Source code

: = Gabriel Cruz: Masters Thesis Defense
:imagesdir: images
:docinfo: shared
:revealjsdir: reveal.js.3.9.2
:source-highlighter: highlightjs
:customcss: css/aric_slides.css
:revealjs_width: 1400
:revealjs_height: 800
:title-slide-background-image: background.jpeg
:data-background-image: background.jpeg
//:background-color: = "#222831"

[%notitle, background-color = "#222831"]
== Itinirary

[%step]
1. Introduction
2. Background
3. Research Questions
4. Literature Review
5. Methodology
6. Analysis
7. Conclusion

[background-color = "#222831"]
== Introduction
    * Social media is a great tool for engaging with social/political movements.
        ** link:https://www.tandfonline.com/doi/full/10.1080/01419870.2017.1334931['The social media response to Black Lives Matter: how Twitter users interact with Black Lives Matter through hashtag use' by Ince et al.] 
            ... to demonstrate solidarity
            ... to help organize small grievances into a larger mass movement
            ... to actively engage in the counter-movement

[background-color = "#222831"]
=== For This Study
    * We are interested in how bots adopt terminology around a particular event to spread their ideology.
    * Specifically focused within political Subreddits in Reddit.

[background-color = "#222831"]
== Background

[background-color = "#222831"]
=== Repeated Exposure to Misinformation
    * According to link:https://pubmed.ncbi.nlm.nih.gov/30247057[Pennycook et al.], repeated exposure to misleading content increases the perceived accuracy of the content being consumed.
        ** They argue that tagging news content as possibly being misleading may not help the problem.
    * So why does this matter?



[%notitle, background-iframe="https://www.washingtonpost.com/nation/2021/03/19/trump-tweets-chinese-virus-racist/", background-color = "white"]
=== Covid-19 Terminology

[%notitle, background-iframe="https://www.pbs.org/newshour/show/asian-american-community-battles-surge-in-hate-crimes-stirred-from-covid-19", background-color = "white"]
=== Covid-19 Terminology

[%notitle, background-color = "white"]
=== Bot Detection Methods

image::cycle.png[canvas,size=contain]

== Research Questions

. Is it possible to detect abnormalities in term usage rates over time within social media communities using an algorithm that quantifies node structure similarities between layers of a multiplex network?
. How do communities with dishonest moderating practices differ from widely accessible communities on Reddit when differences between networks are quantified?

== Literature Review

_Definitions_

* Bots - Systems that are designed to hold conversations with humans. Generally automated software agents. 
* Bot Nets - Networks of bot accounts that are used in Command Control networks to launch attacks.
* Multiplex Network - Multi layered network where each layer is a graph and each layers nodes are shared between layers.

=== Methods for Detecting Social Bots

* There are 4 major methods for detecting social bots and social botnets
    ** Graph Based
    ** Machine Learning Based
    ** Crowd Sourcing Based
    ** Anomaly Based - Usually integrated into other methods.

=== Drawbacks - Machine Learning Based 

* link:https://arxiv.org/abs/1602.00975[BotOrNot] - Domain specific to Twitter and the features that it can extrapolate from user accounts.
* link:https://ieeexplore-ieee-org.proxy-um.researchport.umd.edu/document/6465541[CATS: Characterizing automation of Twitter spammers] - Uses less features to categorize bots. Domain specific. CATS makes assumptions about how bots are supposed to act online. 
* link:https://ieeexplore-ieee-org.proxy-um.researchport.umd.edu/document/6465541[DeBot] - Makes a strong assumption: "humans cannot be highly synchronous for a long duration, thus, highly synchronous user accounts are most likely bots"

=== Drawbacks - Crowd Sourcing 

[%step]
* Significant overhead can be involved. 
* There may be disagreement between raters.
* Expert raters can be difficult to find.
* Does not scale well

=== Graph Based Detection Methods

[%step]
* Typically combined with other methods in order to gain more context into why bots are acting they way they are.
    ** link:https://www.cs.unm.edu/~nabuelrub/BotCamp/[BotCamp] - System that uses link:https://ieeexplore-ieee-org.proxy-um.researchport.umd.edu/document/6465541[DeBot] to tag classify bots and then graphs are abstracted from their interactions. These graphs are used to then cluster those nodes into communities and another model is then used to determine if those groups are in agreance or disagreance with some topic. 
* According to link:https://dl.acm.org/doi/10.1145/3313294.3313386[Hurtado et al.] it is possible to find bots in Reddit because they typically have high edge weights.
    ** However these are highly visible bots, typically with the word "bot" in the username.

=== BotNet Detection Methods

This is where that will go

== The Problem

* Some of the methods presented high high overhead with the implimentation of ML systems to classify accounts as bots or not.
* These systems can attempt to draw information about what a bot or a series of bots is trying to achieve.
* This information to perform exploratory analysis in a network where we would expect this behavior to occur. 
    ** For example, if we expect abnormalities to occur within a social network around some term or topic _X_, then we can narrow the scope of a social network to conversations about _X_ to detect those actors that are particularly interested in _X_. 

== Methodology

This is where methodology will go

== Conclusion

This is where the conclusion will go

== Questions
- - - - -
- [What to produce]: Please take the whole listing and write it out exactly.

- [Solution for this problem]:
Source code

: = Gabriel Cruz: Masters Thesis Defense
:imagesdir: images
:docinfo: shared
:revealjsdir: reveal.js.3.9.2
:source-highlighter: highlightjs
:customcss: css/aric_slides.css
:revealjs_width: 1400
:revealjs_height: 800
:title-slide-background-image: background.jpeg
:data-background-image: background.jpeg
//:background-color: = "#222831"

[%notitle, background-color = "#222831"]
== Itinirary

[%step]
1. Introduction
2. Background
3. Research Questions
4. Literature Review
5. Methodology
6. Analysis
7. Conclusion

[background-color = "#222831"]
== Introduction
    * Social media is a great tool for engaging with social/political movements.
        ** link:https://www.tandfonline.com/doi/full/10.1080/01419870.2017.1334931['The social media response to Black Lives Matter: how Twitter users interact with Black Lives Matter through hashtag use' by Ince et al.] 
            ... to demonstrate solidarity
            ... to help organize small grievances into a larger mass movement
            ... to actively engage in the counter-movement

[background-color = "#222831"]
=== For This Study
    * We are interested in how bots adopt terminology around a particular event to spread their ideology.
    * Specifically focused within political Subreddits in Reddit.

[background-color = "#222831"]
== Background

[background-color = "#222831"]
=== Repeated Exposure to Misinformation
    * According to link:https://pubmed.ncbi.nlm.nih.gov/30247057[Pennycook et al.], repeated exposure to misleading content increases the perceived accuracy of the content being consumed.
        ** They argue that tagging news content as possibly being misleading may not help the problem.
    * So why does this matter?



[%notitle, background-iframe="https://www.washingtonpost.com/nation/2021/03/19/trump-tweets-chinese-virus-racist/", background-color = "white"]
=== Covid-19 Terminology

[%notitle, background-iframe="https://www.pbs.org/newshour/show/asian-american-community-battles-surge-in-hate-crimes-stirred-from-covid-19", background-color = "white"]
=== Covid-19 Terminology

[%notitle, background-color = "white"]
=== Bot Detection Methods

image::cycle.png[canvas,size=contain]

== Research Questions

. Is it possible to detect abnormalities in term usage rates over time within social media communities using an algorithm that quantifies node structure similarities between layers of a multiplex network?
. How do communities with dishonest moderating practices differ from widely accessible communities on Reddit when differences between networks are quantified?

== Literature Review

_Definitions_

* Bots - Systems that are designed to hold conversations with humans. Generally automated software agents. 
* Bot Nets - Networks of bot accounts that are used in Command Control networks to launch attacks.
* Multiplex Network - Multi layered network where each layer is a graph and each layers nodes are shared between layers.

=== Methods for Detecting Social Bots

* There are 4 major methods for detecting social bots and social botnets
    ** Graph Based
    ** Machine Learning Based
    ** Crowd Sourcing Based
    ** Anomaly Based - Usually integrated into other methods.

=== Drawbacks - Machine Learning Based 

* link:https://arxiv.org/abs/1602.00975[BotOrNot] - Domain specific to Twitter and the features that it can extrapolate from user accounts.
* link:https://ieeexplore-ieee-org.proxy-um.researchport.umd.edu/document/6465541[CATS: Characterizing automation of Twitter spammers] - Uses less features to categorize bots. Domain specific. CATS makes assumptions about how bots are supposed to act online. 
* link:https://ieeexplore-ieee-org.proxy-um.researchport.umd.edu/document/6465541[DeBot] - Makes a strong assumption: "humans cannot be highly synchronous for a long duration, thus, highly synchronous user accounts are most likely bots"

=== Drawbacks - Crowd Sourcing 

[%step]
* Significant overhead can be involved. 
* There may be disagreement between raters.
* Expert raters can be difficult to find.
* Does not scale well

=== Graph Based Detection Methods

[%step]
* Typically combined with other methods in order to gain more context into why bots are acting they way they are.
    ** link:https://www.cs.unm.edu/~nabuelrub/BotCamp/[BotCamp] - System that uses link:https://ieeexplore-ieee-org.proxy-um.researchport.umd.edu/document/6465541[DeBot] to tag classify bots and then graphs are abstracted from their interactions. These graphs are used to then cluster those nodes into communities and another model is then used to determine if those groups are in agreance or disagreance with some topic. 
* According to link:https://dl.acm.org/doi/10.1145/3313294.3313386[Hurtado et al.] it is possible to find bots in Reddit because they typically have high edge weights.
    ** However these are highly visible bots, typically with the word "bot" in the username.

=== BotNet Detection Methods

This is where that will go

== The Problem

* Some of the methods presented high high overhead with the implimentation of ML systems to classify accounts as bots or not.
* These systems can attempt to draw information about what a bot or a series of bots is trying to achieve.
* This information to perform exploratory analysis in a network where we would expect this behavior to occur. 
    ** For example, if we expect abnormalities to occur within a social network around some term or topic _X_, then we can narrow the scope of a social network to conversations about _X_ to detect those actors that are particularly interested in _X_. 

== Methodology

This is where methodology will go

== Conclusion

This is where the conclusion will go

== Questions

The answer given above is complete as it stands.